WHAT THE EXERCISE ASKS — Could you turn the part of the data that opens with the line containing "玲花にマスターからの信頼が揺らいでいると話す" and closes with the last line of the data into a numbered list, including both ends and leaving out blank lines?

EXERCISE DATA —
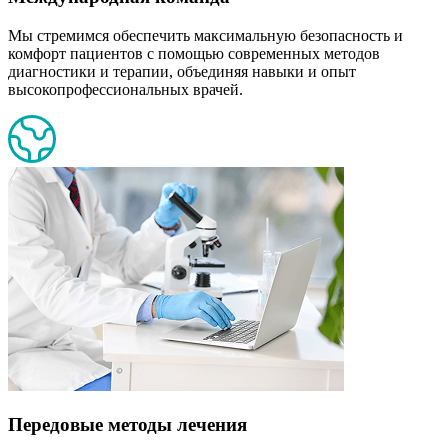
Мы стремимся обеспечить максимальную безопасность и
комфорт пациентов с помощью современных методов
диагностики и терапии, объединяя навыки и опыт
высокопрофессиональных врачей.
Передовые методы лечения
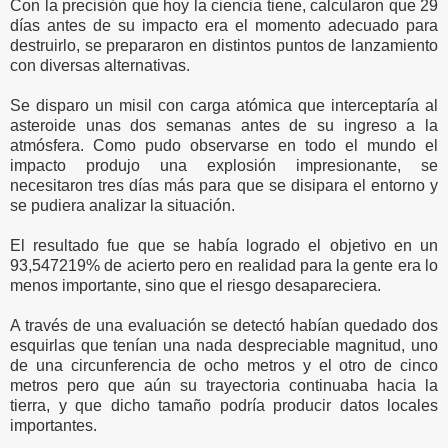
Con la precisión que hoy la ciencia tiene, calcularon que 29
días antes de su impacto era el momento adecuado para
destruirlo, se prepararon en distintos puntos de lanzamiento
con diversas alternativas.
Se disparo un misil con carga atómica que interceptaría al
asteroide unas dos semanas antes de su ingreso a la
atmósfera. Como pudo observarse en todo el mundo el
impacto produjo una explosión impresionante, se
necesitaron tres días más para que se disipara el entorno y
se pudiera analizar la situación.
El resultado fue que se había logrado el objetivo en un
93,547219% de acierto pero en realidad para la gente era lo
menos importante, sino que el riesgo desapareciera.
A través de una evaluación se detectó habían quedado dos
esquirlas que tenían una nada despreciable magnitud, uno
de una circunferencia de ocho metros y el otro de cinco
metros pero que aún su trayectoria continuaba hacia la
tierra, y que dicho tamaño podría producir datos locales
importantes.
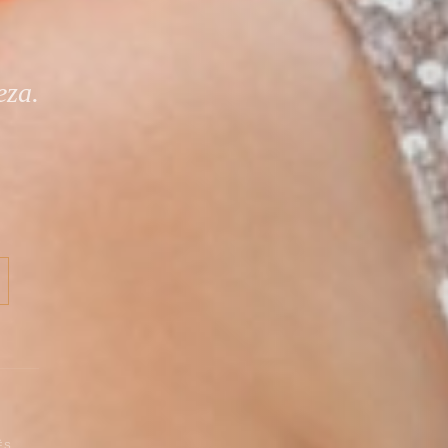
eza.
ÊS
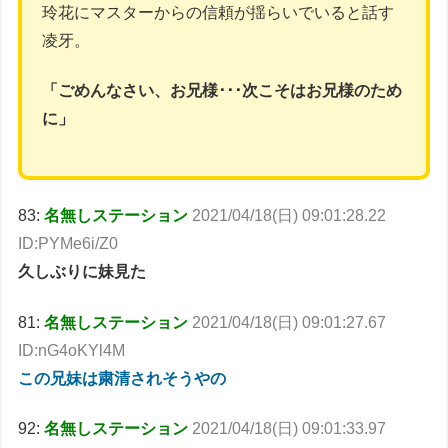
玲花にマスターからの信頼が揺らいでいると話す
凌牙。
「ごめんなさい、お兄様･･･次こそはお兄様のため
に」
83:
名無しステーション
2021/04/18(日) 09:01:28.22
ID:PYMe6i/Z0
久しぶりに妹見た
81:
名無しステーション
2021/04/18(日) 09:01:27.67
ID:nG4oKYl4M
この兄妹は粛清されそうやの
92:
名無しステーション
2021/04/18(日) 09:01:33.97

EXERCISE SOLUTION —
1. 玲花にマスターからの信頼が揺らいでいると話す
2. 凌牙。
3. 「ごめんなさい、お兄様･･･次こそはお兄様のため
4. に」
5. 83:
6. 名無しステーション
7. 2021/04/18(日) 09:01:28.22
8. ID:PYMe6i/Z0
9. 久しぶりに妹見た
10. 81:
11. 名無しステーション
12. 2021/04/18(日) 09:01:27.67
13. ID:nG4oKYl4M
14. この兄妹は粛清されそうやの
15. 92:
16. 名無しステーション
17. 2021/04/18(日) 09:01:33.97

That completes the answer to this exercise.